All I’m asking is how to pass two variables into a shell command and loop that command through all the directories. I can find many working examples of where this is done with only one variable, but how does the play change when it’s two? I can’t find any examples of that.
My playbook is on a closed network so I can’t spend too much time typing the whole thing out here. Most of it is pretty easy. Find the host directories inside a directory on the CA server called “certdir”. I register all three of those as variables ( out_dir, out_csr, and out_req). For a sanity check I put a debug/msg print statement in the play just so I can see on-screen that yes, ansible understands that there are multiple host directories, and it shows me the files in the form - host.our-domain.csr and host.our-domain.key It does that just fine.
All that was simple.
But how do you get Ansible to understand passing two of the above variables in a command like:
openssl ca -batch -config $out_req -extensions server_cert -days 730 -notext -md sha256 -in $out_csr -out $out_dir.crt ( I understand that Ansible doesn’t use $variable, that is a bash form of variable, I just typed it like that for simplicity).
I guess it’s actually 3 variables since I need the cert to pick up the name of the host.
I’m close to just giving up on this part of the playbook and hand-jamming that above command. The playbook will still save time moving files around, creating an rsyslog.conf from template and pushing that out to all the workstations, and restarting the service.
It’s actually not that bad if it’s just one variable:
- name: Find CSR files
ansible.builtin.find:
paths: "{{ playbook_dir }}"
file_type: file
patterns: '*.csr'
recurse: yes
register: csr
- name: Set file names into new variable
set_fact:
CSR: "{{ csr.files | map(attribute='path') | map('basename') | list }}"
- name: Print CSR variable
debug:
msg: "Print result of CSR search: {{ CSR }}"

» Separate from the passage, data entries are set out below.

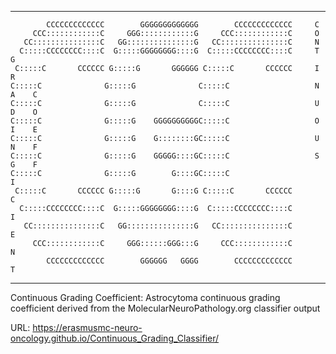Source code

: ___
            CCCCCCCCCCCCC        GGGGGGGGGGGGG        CCCCCCCCCCCCC     C          
         CCC::::::::::::C     GGG::::::::::::G     CCC::::::::::::C     O          
       CC:::::::::::::::C   GG:::::::::::::::G   CC:::::::::::::::C     N          
      C:::::CCCCCCCC::::C  G:::::GGGGGGGG::::G  C:::::CCCCCCCC::::C     T    G     
     C:::::C       CCCCCC G:::::G       GGGGGG C:::::C       CCCCCC     I    R     
    C:::::C              G:::::G              C:::::C                   N    A    C
    C:::::C              G:::::G              C:::::C                   U    D    O
    C:::::C              G:::::G    GGGGGGGGGGC:::::C                   O    I    E
    C:::::C              G:::::G    G::::::::GC:::::C                   U    N    F
    C:::::C              G:::::G    GGGGG::::GC:::::C                   S    G    F
    C:::::C              G:::::G        G::::GC:::::C                             I
     C:::::C       CCCCCC G:::::G       G::::G C:::::C       CCCCCC               C
      C:::::CCCCCCCC::::C  G:::::GGGGGGGG::::G  C:::::CCCCCCCC::::C               I
       CC:::::::::::::::C   GG:::::::::::::::G   CC:::::::::::::::C               E
         CCC::::::::::::C     GGG::::::GGG:::G     CCC::::::::::::C               N
            CCCCCCCCCCCCC        GGGGGG   GGGG        CCCCCCCCCCCCC               T
___


Continuous Grading Coefficient: Astrocytoma continuous grading coefficient derived from the MolecularNeuroPathology.org classifier output

URL: <https://erasmusmc-neuro-oncology.github.io/Continuous_Grading_Classifier/>


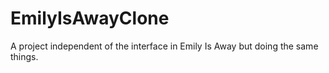 # EmilyIsAwayClone
A project independent of the interface in Emily Is Away but doing the same things.

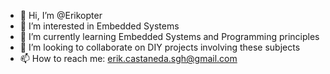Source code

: - 👋 Hi, I’m @Erikopter
- 👀 I’m interested in Embedded Systems
- 🌱 I’m currently learning Embedded Systems and Programming principles
- 💞️ I’m looking to collaborate on DIY projects involving these subjects
- 📫 How to reach me: erik.castaneda.sgh@gmail.com

<!---
Erikopter/Erikopter is a ✨ special ✨ repository because its `README.md` (this file) appears on your GitHub profile.
You can click the Preview link to take a look at your changes.
--->
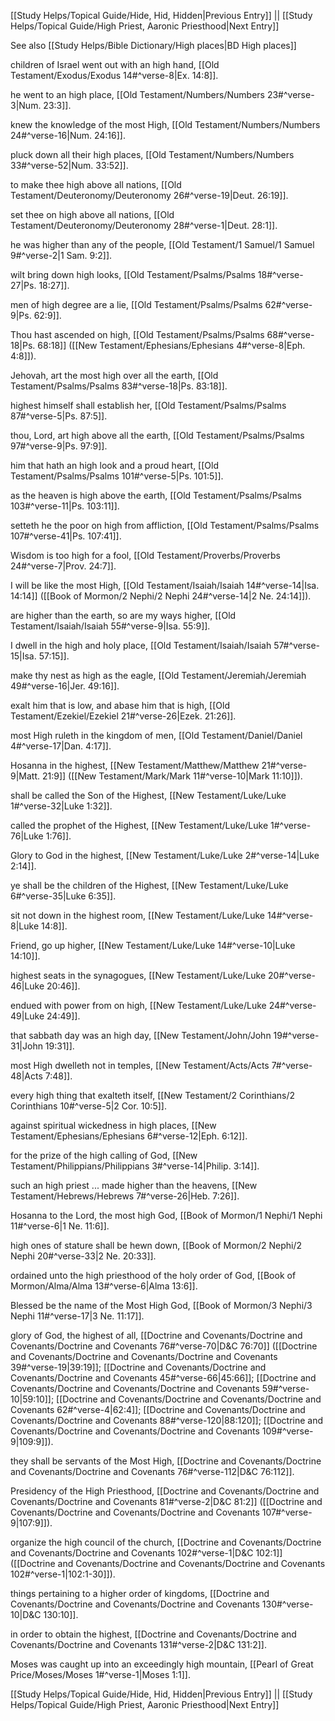 [[Study Helps/Topical Guide/Hide, Hid, Hidden|Previous Entry]]  ||  [[Study Helps/Topical Guide/High Priest, Aaronic Priesthood|Next Entry]]

 See also [[Study Helps/Bible Dictionary/High places|BD High places]]

 children of Israel went out with an high hand, [[Old Testament/Exodus/Exodus 14#^verse-8|Ex. 14:8]].

 he went to an high place, [[Old Testament/Numbers/Numbers 23#^verse-3|Num. 23:3]].

 knew the knowledge of the most High, [[Old Testament/Numbers/Numbers 24#^verse-16|Num. 24:16]].

 pluck down all their high places, [[Old Testament/Numbers/Numbers 33#^verse-52|Num. 33:52]].

 to make thee high above all nations, [[Old Testament/Deuteronomy/Deuteronomy 26#^verse-19|Deut. 26:19]].

 set thee on high above all nations, [[Old Testament/Deuteronomy/Deuteronomy 28#^verse-1|Deut. 28:1]].

 he was higher than any of the people, [[Old Testament/1 Samuel/1 Samuel 9#^verse-2|1 Sam. 9:2]].

 wilt bring down high looks, [[Old Testament/Psalms/Psalms 18#^verse-27|Ps. 18:27]].

 men of high degree are a lie, [[Old Testament/Psalms/Psalms 62#^verse-9|Ps. 62:9]].

 Thou hast ascended on high, [[Old Testament/Psalms/Psalms 68#^verse-18|Ps. 68:18]] ([[New Testament/Ephesians/Ephesians 4#^verse-8|Eph. 4:8]]).

 Jehovah, art the most high over all the earth, [[Old Testament/Psalms/Psalms 83#^verse-18|Ps. 83:18]].

 highest himself shall establish her, [[Old Testament/Psalms/Psalms 87#^verse-5|Ps. 87:5]].

 thou, Lord, art high above all the earth, [[Old Testament/Psalms/Psalms 97#^verse-9|Ps. 97:9]].

 him that hath an high look and a proud heart, [[Old Testament/Psalms/Psalms 101#^verse-5|Ps. 101:5]].

 as the heaven is high above the earth, [[Old Testament/Psalms/Psalms 103#^verse-11|Ps. 103:11]].

 setteth he the poor on high from affliction, [[Old Testament/Psalms/Psalms 107#^verse-41|Ps. 107:41]].

 Wisdom is too high for a fool, [[Old Testament/Proverbs/Proverbs 24#^verse-7|Prov. 24:7]].

 I will be like the most High, [[Old Testament/Isaiah/Isaiah 14#^verse-14|Isa. 14:14]] ([[Book of Mormon/2 Nephi/2 Nephi 24#^verse-14|2 Ne. 24:14]]).

 are higher than the earth, so are my ways higher, [[Old Testament/Isaiah/Isaiah 55#^verse-9|Isa. 55:9]].

 I dwell in the high and holy place, [[Old Testament/Isaiah/Isaiah 57#^verse-15|Isa. 57:15]].

 make thy nest as high as the eagle, [[Old Testament/Jeremiah/Jeremiah 49#^verse-16|Jer. 49:16]].

 exalt him that is low, and abase him that is high, [[Old Testament/Ezekiel/Ezekiel 21#^verse-26|Ezek. 21:26]].

 most High ruleth in the kingdom of men, [[Old Testament/Daniel/Daniel 4#^verse-17|Dan. 4:17]].

 Hosanna in the highest, [[New Testament/Matthew/Matthew 21#^verse-9|Matt. 21:9]] ([[New Testament/Mark/Mark 11#^verse-10|Mark 11:10]]).

 shall be called the Son of the Highest, [[New Testament/Luke/Luke 1#^verse-32|Luke 1:32]].

 called the prophet of the Highest, [[New Testament/Luke/Luke 1#^verse-76|Luke 1:76]].

 Glory to God in the highest, [[New Testament/Luke/Luke 2#^verse-14|Luke 2:14]].

 ye shall be the children of the Highest, [[New Testament/Luke/Luke 6#^verse-35|Luke 6:35]].

 sit not down in the highest room, [[New Testament/Luke/Luke 14#^verse-8|Luke 14:8]].

 Friend, go up higher, [[New Testament/Luke/Luke 14#^verse-10|Luke 14:10]].

 highest seats in the synagogues, [[New Testament/Luke/Luke 20#^verse-46|Luke 20:46]].

 endued with power from on high, [[New Testament/Luke/Luke 24#^verse-49|Luke 24:49]].

 that sabbath day was an high day, [[New Testament/John/John 19#^verse-31|John 19:31]].

 most High dwelleth not in temples, [[New Testament/Acts/Acts 7#^verse-48|Acts 7:48]].

 every high thing that exalteth itself, [[New Testament/2 Corinthians/2 Corinthians 10#^verse-5|2 Cor. 10:5]].

 against spiritual wickedness in high places, [[New Testament/Ephesians/Ephesians 6#^verse-12|Eph. 6:12]].

 for the prize of the high calling of God, [[New Testament/Philippians/Philippians 3#^verse-14|Philip. 3:14]].

 such an high priest ... made higher than the heavens, [[New Testament/Hebrews/Hebrews 7#^verse-26|Heb. 7:26]].

 Hosanna to the Lord, the most high God, [[Book of Mormon/1 Nephi/1 Nephi 11#^verse-6|1 Ne. 11:6]].

 high ones of stature shall be hewn down, [[Book of Mormon/2 Nephi/2 Nephi 20#^verse-33|2 Ne. 20:33]].

 ordained unto the high priesthood of the holy order of God, [[Book of Mormon/Alma/Alma 13#^verse-6|Alma 13:6]].

 Blessed be the name of the Most High God, [[Book of Mormon/3 Nephi/3 Nephi 11#^verse-17|3 Ne. 11:17]].

 glory of God, the highest of all, [[Doctrine and Covenants/Doctrine and Covenants/Doctrine and Covenants 76#^verse-70|D&C 76:70]] ([[Doctrine and Covenants/Doctrine and Covenants/Doctrine and Covenants 39#^verse-19|39:19]]; [[Doctrine and Covenants/Doctrine and Covenants/Doctrine and Covenants 45#^verse-66|45:66]]; [[Doctrine and Covenants/Doctrine and Covenants/Doctrine and Covenants 59#^verse-10|59:10]]; [[Doctrine and Covenants/Doctrine and Covenants/Doctrine and Covenants 62#^verse-4|62:4]]; [[Doctrine and Covenants/Doctrine and Covenants/Doctrine and Covenants 88#^verse-120|88:120]]; [[Doctrine and Covenants/Doctrine and Covenants/Doctrine and Covenants 109#^verse-9|109:9]]).

 they shall be servants of the Most High, [[Doctrine and Covenants/Doctrine and Covenants/Doctrine and Covenants 76#^verse-112|D&C 76:112]].

 Presidency of the High Priesthood, [[Doctrine and Covenants/Doctrine and Covenants/Doctrine and Covenants 81#^verse-2|D&C 81:2]] ([[Doctrine and Covenants/Doctrine and Covenants/Doctrine and Covenants 107#^verse-9|107:9]]).

 organize the high council of the church, [[Doctrine and Covenants/Doctrine and Covenants/Doctrine and Covenants 102#^verse-1|D&C 102:1]] ([[Doctrine and Covenants/Doctrine and Covenants/Doctrine and Covenants 102#^verse-1|102:1-30]]).

 things pertaining to a higher order of kingdoms, [[Doctrine and Covenants/Doctrine and Covenants/Doctrine and Covenants 130#^verse-10|D&C 130:10]].

 in order to obtain the highest, [[Doctrine and Covenants/Doctrine and Covenants/Doctrine and Covenants 131#^verse-2|D&C 131:2]].

 Moses was caught up into an exceedingly high mountain, [[Pearl of Great Price/Moses/Moses 1#^verse-1|Moses 1:1]].

[[Study Helps/Topical Guide/Hide, Hid, Hidden|Previous Entry]]  ||  [[Study Helps/Topical Guide/High Priest, Aaronic Priesthood|Next Entry]]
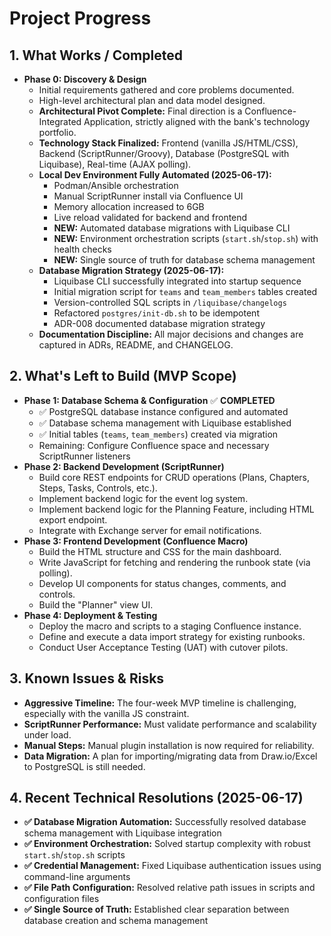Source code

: # Project Progress

## 1. What Works / Completed

* **Phase 0: Discovery & Design**
    * Initial requirements gathered and core problems documented.
    * High-level architectural plan and data model designed.
    * **Architectural Pivot Complete:** Final direction is a Confluence-Integrated Application, strictly aligned with the bank's technology portfolio.
    * **Technology Stack Finalized:** Frontend (vanilla JS/HTML/CSS), Backend (ScriptRunner/Groovy), Database (PostgreSQL with Liquibase), Real-time (AJAX polling).
    * **Local Dev Environment Fully Automated (2025-06-17):** 
        * Podman/Ansible orchestration
        * Manual ScriptRunner install via Confluence UI
        * Memory allocation increased to 6GB
        * Live reload validated for backend and frontend
        * **NEW:** Automated database migrations with Liquibase CLI
        * **NEW:** Environment orchestration scripts (`start.sh`/`stop.sh`) with health checks
        * **NEW:** Single source of truth for database schema management
    * **Database Migration Strategy (2025-06-17):**
        * Liquibase CLI successfully integrated into startup sequence
        * Initial migration script for `teams` and `team_members` tables created
        * Version-controlled SQL scripts in `/liquibase/changelogs`
        * Refactored `postgres/init-db.sh` to be idempotent
        * ADR-008 documented database migration strategy
    * **Documentation Discipline:** All major decisions and changes are captured in ADRs, README, and CHANGELOG.

## 2. What's Left to Build (MVP Scope)

* **Phase 1: Database Schema & Configuration** ✅ **COMPLETED**
    * ✅ PostgreSQL database instance configured and automated
    * ✅ Database schema management with Liquibase established
    * ✅ Initial tables (`teams`, `team_members`) created via migration
    * Remaining: Configure Confluence space and necessary ScriptRunner listeners
* **Phase 2: Backend Development (ScriptRunner)**
    * Build core REST endpoints for CRUD operations (Plans, Chapters, Steps, Tasks, Controls, etc.).
    * Implement backend logic for the event log system.
    * Implement backend logic for the Planning Feature, including HTML export endpoint.
    * Integrate with Exchange server for email notifications.
* **Phase 3: Frontend Development (Confluence Macro)**
    * Build the HTML structure and CSS for the main dashboard.
    * Write JavaScript for fetching and rendering the runbook state (via polling).
    * Develop UI components for status changes, comments, and controls.
    * Build the "Planner" view UI.
* **Phase 4: Deployment & Testing**
    * Deploy the macro and scripts to a staging Confluence instance.
    * Define and execute a data import strategy for existing runbooks.
    * Conduct User Acceptance Testing (UAT) with cutover pilots.

## 3. Known Issues & Risks

* **Aggressive Timeline:** The four-week MVP timeline is challenging, especially with the vanilla JS constraint.
* **ScriptRunner Performance:** Must validate performance and scalability under load.
* **Manual Steps:** Manual plugin installation is now required for reliability.
* **Data Migration:** A plan for importing/migrating data from Draw.io/Excel to PostgreSQL is still needed.

## 4. Recent Technical Resolutions (2025-06-17)

* **✅ Database Migration Automation:** Successfully resolved database schema management with Liquibase integration
* **✅ Environment Orchestration:** Solved startup complexity with robust `start.sh`/`stop.sh` scripts
* **✅ Credential Management:** Fixed Liquibase authentication issues using command-line arguments
* **✅ File Path Configuration:** Resolved relative path issues in scripts and configuration files
* **✅ Single Source of Truth:** Established clear separation between database creation and schema management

- name: Test variable usage against the found CSR files
ansible.builtin.shell:
cmd: "openssl req -text -noout -verify -in {{ item }}"
loop: "{{ CSR }}"
But the above was just to learn about loops to see if a shell command would act on a varibale, and it did. I did add a statement to print the output of the openssl verify
There is no difference between using 1 or 100 variables, also you don’t pass variables, you template (on the ansible machine) using variables and pass the resulting action to the target. You are using a single variable {{dir}} not 2 or 3. Also I don’t see how you create dir, but i suspect you just need a vars entry:
- name: create crt file
ansible.builtin.shell: openssl ca -batch -config {{ dir }}.our-domain.req -extensions server_cert -days 720 -notext -md sha256 -in {{ dir }}.our-domain.csr -out {{ dir }}.dgs.mil.crt
loop: “{{ csr.files | map(attribute=‘path’) | list }}”
vars:
dir: '{{item|dirname}}' # or whatever dir is supposed to be PER item, having the same across all items keeps it as a the same command N times
That aside from your skip issue, which I cannot help without more information.